Europe is playing with fire. As the Cypriot crisis reached a breaking point last month, dealmaking with the Eurozone and International Monetary Fund exposed the Lilliputian country's insured depositors to potential losses. That arrangement was subsequently rejected by Cyprus' parliament, but the assurances that have followed have done little to restore public confidence.

Insured depositors are not sovereign bondholders. The former operate under the premise they face no risk. While such a guarantee may be qualified in the least developed economies, it should be inviolable in the context of the Eurozone. At least if stability across the currency union remains a policy goal. The IMF can say that Cyprus is a unique case, but the optics suggests a tactical error. The precedent has been set. In a pinch, depositors elsewhere know their savings accounts are on the table.

The possibility of contagion is real, even if a sense of calm has been restored over the last few days. Europe's anchors of stability have themselves to blame this time. The Dutch finance minister, who also currently serves as the head of the Eurogroup, said last week that the Cyprus deal “represents a new template for resolving euro zone banking problems.” If that's taken to heart, the next turn for the worse in Spain, Portugal, or Italy could very well prompt a run on the banking system.
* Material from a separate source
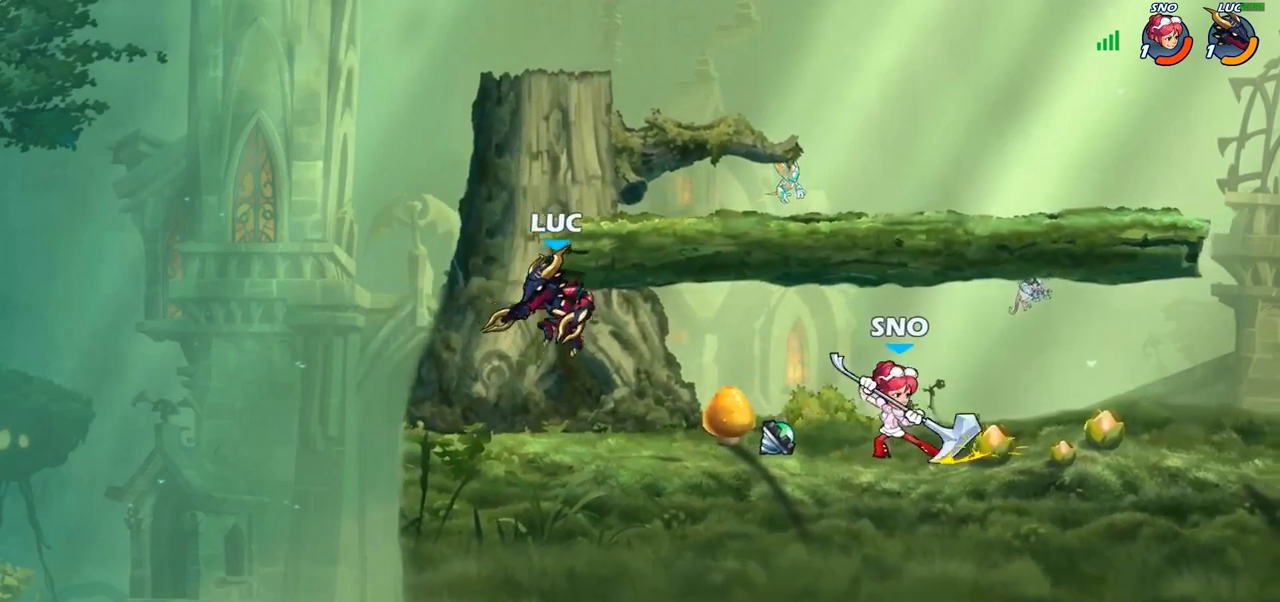
{"buttons": ["CIRCLE"], "left_stick": "down", "right_stick": "center", "events": [[267, "left_stick", "right"], [400, "R2", "down"], [433, "left_stick", "down"], [450, "CIRCLE", "down"], [483, "R2", "up"]]}
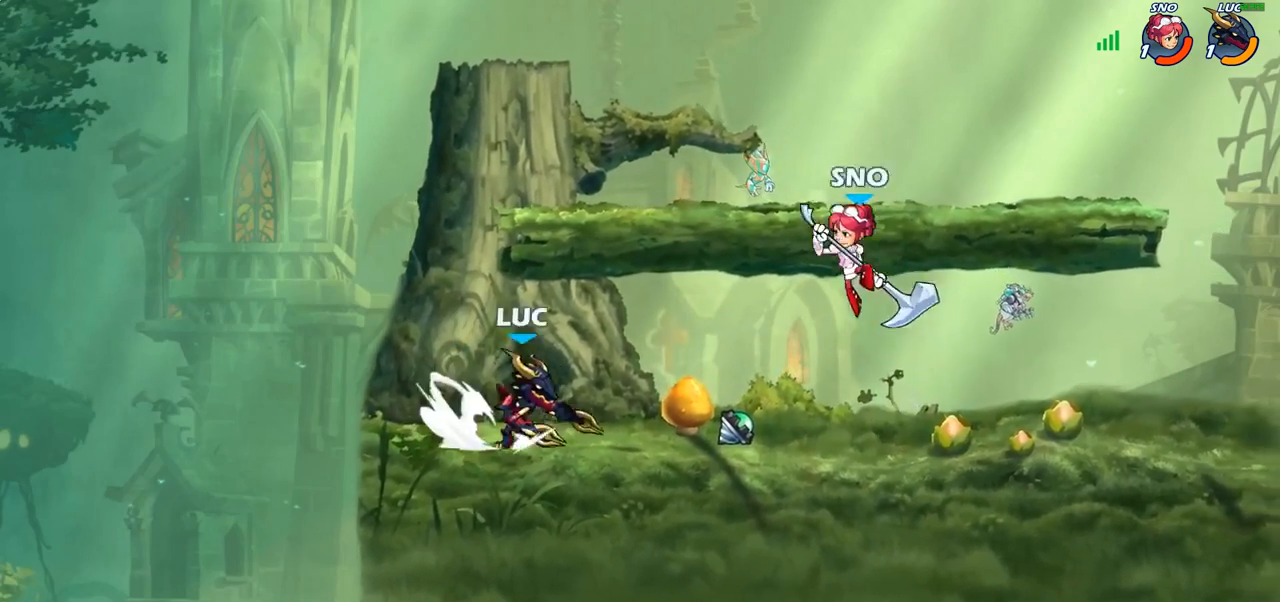
{"buttons": [], "left_stick": "center", "right_stick": "center", "events": [[17, "CIRCLE", "up"], [100, "left_stick", "center"]]}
As of early April, the weight of Cyprus' bank losses has been shifted to accounts that exceed the guarantee. Following an abrupt and astonishing lapse into a cash and barter economy, banks in Cyprus have reopened with controls in place. But public trust in the banking system has been sundered. That should come as no surprise. The possibility that even the smallest savers might have faced an abrogation of the sovereign guarantee has shattered the credibility of the deposit insurance scheme.

Bailout weary Europeans, in Germany in particular, will argue that everyone should have to make sacrifices as part of an intervention. With or without a cull of bank deposits, they can rest assured that everyone will. The current bailout terms sound the death knell for Cyprus' prodigious financial industry. No Cypriot will escape making sacrifices as their real economy slides into severe and politically destabilizing recession.